Source data:

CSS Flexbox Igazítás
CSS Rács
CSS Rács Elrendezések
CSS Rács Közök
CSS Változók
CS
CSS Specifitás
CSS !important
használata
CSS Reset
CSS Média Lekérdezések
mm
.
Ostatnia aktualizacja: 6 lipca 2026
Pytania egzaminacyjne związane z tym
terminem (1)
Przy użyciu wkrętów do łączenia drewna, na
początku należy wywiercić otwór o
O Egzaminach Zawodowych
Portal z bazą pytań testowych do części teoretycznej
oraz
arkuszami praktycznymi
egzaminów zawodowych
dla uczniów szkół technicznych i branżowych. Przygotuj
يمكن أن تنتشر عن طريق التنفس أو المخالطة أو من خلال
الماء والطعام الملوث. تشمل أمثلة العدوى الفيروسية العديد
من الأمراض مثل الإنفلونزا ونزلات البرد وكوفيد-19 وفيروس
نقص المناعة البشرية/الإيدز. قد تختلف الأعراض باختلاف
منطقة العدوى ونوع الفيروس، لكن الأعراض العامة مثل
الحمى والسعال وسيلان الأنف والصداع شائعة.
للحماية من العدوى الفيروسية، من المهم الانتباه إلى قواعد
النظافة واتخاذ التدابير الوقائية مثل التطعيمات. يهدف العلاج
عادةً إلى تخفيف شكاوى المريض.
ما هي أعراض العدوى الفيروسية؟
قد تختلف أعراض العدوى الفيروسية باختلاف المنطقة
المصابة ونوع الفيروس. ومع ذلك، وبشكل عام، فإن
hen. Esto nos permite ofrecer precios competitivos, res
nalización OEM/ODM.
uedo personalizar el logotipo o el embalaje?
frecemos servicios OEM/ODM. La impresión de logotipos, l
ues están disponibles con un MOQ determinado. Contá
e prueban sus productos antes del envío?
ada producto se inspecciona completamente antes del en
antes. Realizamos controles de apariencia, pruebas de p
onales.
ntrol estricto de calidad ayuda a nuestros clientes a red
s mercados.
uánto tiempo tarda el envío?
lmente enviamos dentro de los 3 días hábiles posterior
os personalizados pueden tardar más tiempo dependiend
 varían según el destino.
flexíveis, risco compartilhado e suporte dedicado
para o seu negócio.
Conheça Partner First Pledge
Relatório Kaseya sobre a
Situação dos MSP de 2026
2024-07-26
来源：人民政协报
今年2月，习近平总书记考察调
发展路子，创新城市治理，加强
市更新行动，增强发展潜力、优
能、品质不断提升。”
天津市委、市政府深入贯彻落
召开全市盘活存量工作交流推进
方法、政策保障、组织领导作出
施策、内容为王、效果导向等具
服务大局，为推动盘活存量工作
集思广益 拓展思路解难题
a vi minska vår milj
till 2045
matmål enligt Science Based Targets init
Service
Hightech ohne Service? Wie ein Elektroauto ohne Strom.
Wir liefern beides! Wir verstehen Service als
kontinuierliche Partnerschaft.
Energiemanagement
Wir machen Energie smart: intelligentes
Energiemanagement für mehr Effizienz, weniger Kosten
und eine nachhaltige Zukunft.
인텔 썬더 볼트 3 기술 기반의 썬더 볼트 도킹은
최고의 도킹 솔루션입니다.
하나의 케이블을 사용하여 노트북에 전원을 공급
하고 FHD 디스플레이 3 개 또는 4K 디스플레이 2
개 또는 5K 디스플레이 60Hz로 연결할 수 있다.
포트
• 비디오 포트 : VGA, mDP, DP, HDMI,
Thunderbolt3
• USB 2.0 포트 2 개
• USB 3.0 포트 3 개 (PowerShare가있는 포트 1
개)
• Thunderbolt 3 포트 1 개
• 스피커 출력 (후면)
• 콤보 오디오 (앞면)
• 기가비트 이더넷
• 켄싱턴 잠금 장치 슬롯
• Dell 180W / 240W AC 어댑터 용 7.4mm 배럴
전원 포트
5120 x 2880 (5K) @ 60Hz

--

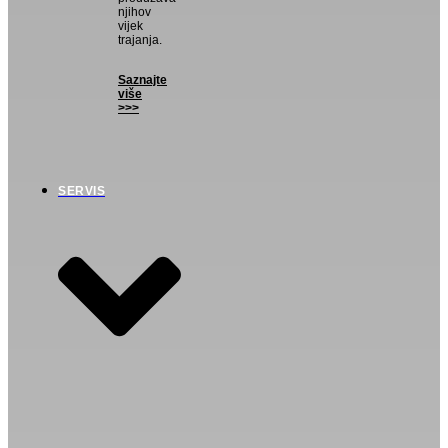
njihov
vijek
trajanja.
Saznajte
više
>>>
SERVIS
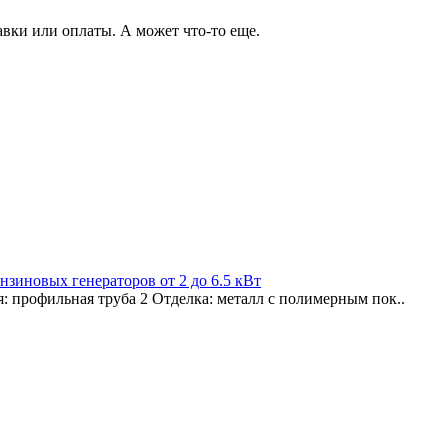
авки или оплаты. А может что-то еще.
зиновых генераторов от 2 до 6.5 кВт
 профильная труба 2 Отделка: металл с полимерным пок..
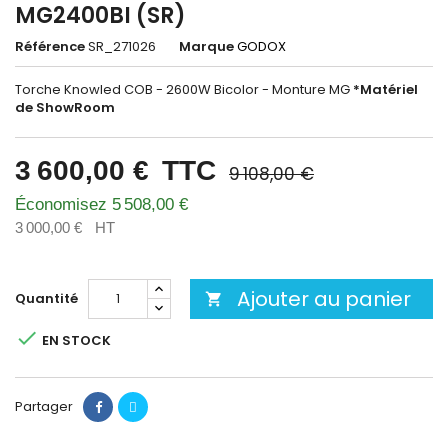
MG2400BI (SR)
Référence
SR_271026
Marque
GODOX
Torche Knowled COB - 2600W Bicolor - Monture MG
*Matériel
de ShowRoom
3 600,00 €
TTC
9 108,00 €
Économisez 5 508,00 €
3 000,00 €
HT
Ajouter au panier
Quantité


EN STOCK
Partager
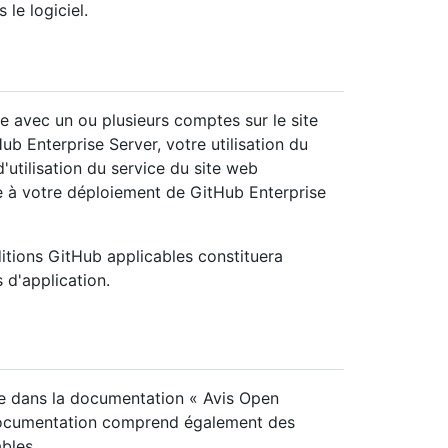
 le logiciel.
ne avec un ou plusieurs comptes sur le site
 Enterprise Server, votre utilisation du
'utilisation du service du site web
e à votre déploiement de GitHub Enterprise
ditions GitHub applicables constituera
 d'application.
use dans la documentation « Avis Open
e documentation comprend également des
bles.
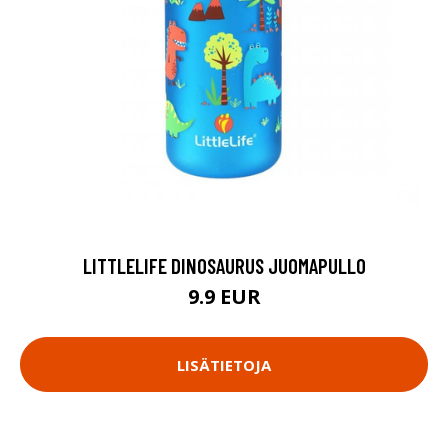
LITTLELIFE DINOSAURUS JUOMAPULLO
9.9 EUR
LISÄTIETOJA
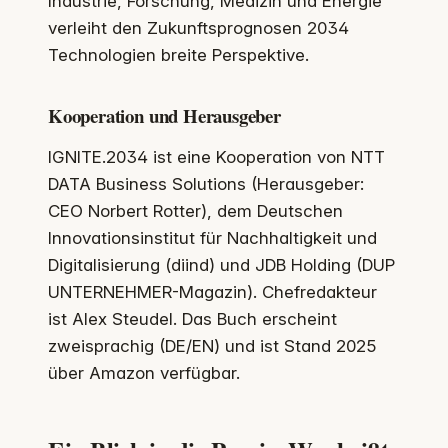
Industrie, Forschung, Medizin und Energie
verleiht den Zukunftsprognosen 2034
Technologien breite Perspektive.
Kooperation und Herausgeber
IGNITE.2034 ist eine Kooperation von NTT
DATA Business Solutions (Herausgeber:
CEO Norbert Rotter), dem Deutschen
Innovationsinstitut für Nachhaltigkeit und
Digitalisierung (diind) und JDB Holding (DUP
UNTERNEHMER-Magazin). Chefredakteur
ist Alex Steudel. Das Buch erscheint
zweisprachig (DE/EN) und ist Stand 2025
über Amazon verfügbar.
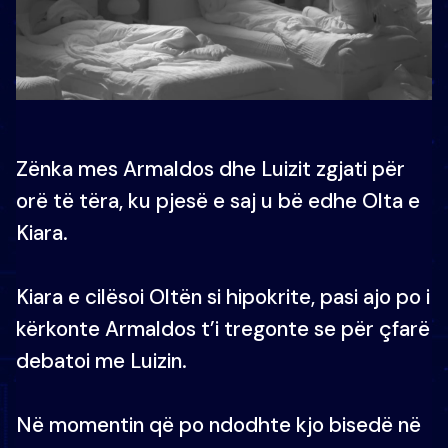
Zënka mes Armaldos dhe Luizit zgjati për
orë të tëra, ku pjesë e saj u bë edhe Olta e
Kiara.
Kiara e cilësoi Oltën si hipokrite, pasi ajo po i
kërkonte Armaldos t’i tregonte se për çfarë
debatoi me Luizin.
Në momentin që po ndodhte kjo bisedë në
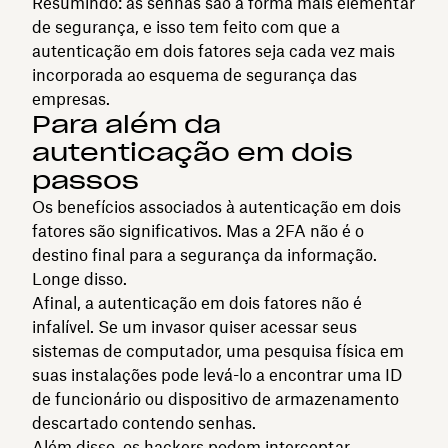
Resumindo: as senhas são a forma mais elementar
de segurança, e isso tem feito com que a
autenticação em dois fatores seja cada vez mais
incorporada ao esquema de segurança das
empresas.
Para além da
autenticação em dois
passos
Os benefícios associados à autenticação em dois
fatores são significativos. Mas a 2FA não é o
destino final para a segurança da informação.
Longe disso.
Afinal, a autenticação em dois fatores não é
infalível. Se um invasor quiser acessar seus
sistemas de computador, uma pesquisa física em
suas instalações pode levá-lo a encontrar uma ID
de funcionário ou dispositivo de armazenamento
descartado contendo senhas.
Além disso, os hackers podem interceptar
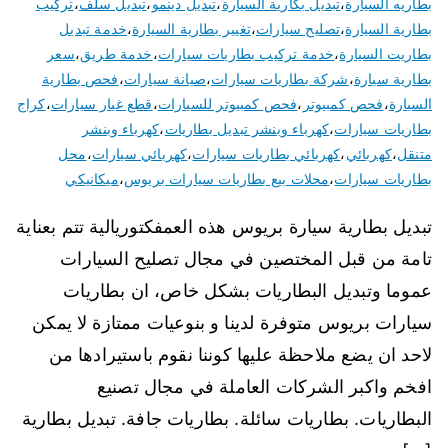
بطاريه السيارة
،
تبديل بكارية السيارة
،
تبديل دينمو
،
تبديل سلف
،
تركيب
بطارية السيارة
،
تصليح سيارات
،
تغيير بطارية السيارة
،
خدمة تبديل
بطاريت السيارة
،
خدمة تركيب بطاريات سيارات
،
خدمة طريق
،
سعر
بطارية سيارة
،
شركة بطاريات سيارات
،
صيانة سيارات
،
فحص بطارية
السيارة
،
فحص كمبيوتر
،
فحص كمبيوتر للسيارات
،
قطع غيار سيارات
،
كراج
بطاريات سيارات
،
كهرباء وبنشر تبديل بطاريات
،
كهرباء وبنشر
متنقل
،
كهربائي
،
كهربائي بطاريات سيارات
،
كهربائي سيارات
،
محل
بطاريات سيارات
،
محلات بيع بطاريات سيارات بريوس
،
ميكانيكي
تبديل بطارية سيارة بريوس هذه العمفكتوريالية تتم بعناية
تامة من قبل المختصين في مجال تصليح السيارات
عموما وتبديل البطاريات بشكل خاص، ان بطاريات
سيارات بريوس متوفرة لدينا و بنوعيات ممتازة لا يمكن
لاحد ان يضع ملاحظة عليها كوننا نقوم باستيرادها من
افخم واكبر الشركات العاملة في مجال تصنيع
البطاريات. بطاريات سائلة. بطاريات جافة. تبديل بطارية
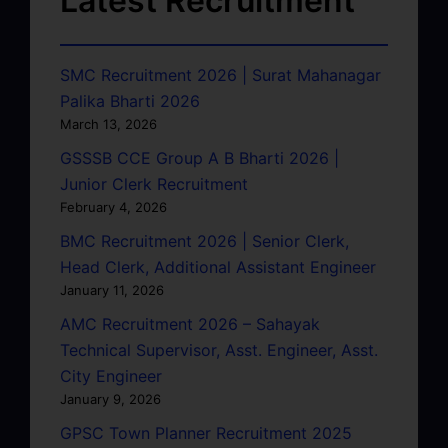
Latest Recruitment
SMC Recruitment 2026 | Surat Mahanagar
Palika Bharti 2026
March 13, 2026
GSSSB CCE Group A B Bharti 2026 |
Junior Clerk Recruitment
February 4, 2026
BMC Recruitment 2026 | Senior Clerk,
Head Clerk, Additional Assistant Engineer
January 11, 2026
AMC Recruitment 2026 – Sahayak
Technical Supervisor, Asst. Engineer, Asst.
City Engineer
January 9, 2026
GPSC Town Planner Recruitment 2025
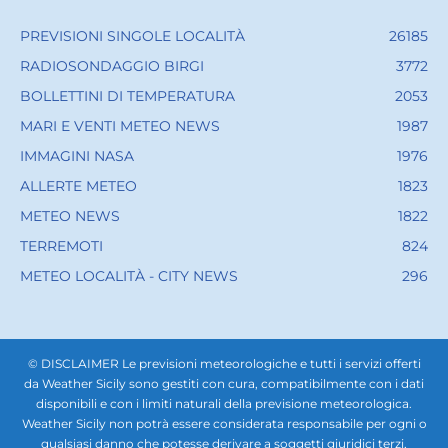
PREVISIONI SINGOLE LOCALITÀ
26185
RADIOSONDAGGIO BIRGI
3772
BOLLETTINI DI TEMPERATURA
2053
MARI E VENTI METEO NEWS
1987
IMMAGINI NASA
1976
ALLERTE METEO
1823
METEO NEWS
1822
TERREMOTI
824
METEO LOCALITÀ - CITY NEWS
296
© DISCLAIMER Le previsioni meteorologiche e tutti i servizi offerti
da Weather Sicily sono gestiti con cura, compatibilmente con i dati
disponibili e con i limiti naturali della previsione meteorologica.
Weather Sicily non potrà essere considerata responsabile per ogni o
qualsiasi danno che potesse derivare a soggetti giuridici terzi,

--

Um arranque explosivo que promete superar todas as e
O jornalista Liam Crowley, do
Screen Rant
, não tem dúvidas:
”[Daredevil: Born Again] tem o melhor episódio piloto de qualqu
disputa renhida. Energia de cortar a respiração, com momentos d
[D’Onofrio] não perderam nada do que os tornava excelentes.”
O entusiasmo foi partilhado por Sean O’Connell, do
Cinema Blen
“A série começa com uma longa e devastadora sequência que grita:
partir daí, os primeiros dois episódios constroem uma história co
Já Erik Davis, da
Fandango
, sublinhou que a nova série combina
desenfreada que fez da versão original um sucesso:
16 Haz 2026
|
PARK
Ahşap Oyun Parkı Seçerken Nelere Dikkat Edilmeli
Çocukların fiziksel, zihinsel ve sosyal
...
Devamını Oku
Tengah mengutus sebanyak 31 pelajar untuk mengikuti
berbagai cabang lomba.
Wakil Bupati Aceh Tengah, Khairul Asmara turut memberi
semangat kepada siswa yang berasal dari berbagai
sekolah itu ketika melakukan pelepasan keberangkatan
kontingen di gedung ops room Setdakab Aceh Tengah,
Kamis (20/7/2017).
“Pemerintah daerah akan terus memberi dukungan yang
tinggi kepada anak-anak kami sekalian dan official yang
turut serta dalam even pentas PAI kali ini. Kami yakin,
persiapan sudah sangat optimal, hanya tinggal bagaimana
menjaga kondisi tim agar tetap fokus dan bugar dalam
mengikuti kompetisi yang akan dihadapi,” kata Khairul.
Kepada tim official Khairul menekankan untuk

**What is required**
What you write out is the stretch of entries from the line containing "افخم واكبر الشركات العاملة في مجال تصنيع" to the line containing "qualsiasi danno che", word for word, with both end lines and no pictures.

**Finished task**
افخم واكبر الشركات العاملة في مجال تصنيع
البطاريات. بطاريات سائلة. بطاريات جافة. تبديل بطارية
Latest Recruitment
SMC Recruitment 2026 | Surat Mahanagar
Palika Bharti 2026
March 13, 2026
GSSSB CCE Group A B Bharti 2026 |
Junior Clerk Recruitment
February 4, 2026
BMC Recruitment 2026 | Senior Clerk,
Head Clerk, Additional Assistant Engineer
January 11, 2026
AMC Recruitment 2026 – Sahayak
Technical Supervisor, Asst. Engineer, Asst.
City Engineer
January 9, 2026
GPSC Town Planner Recruitment 2025
PREVISIONI SINGOLE LOCALITÀ
26185
RADIOSONDAGGIO BIRGI
3772
BOLLETTINI DI TEMPERATURA
2053
MARI E VENTI METEO NEWS
1987
IMMAGINI NASA
1976
ALLERTE METEO
1823
METEO NEWS
1822
TERREMOTI
824
METEO LOCALITÀ - CITY NEWS
296
© DISCLAIMER Le previsioni meteorologiche e tutti i servizi offerti
da Weather Sicily sono gestiti con cura, compatibilmente con i dati
disponibili e con i limiti naturali della previsione meteorologica.
Weather Sicily non potrà essere considerata responsabile per ogni o
qualsiasi danno che potesse derivare a soggetti giuridici terzi,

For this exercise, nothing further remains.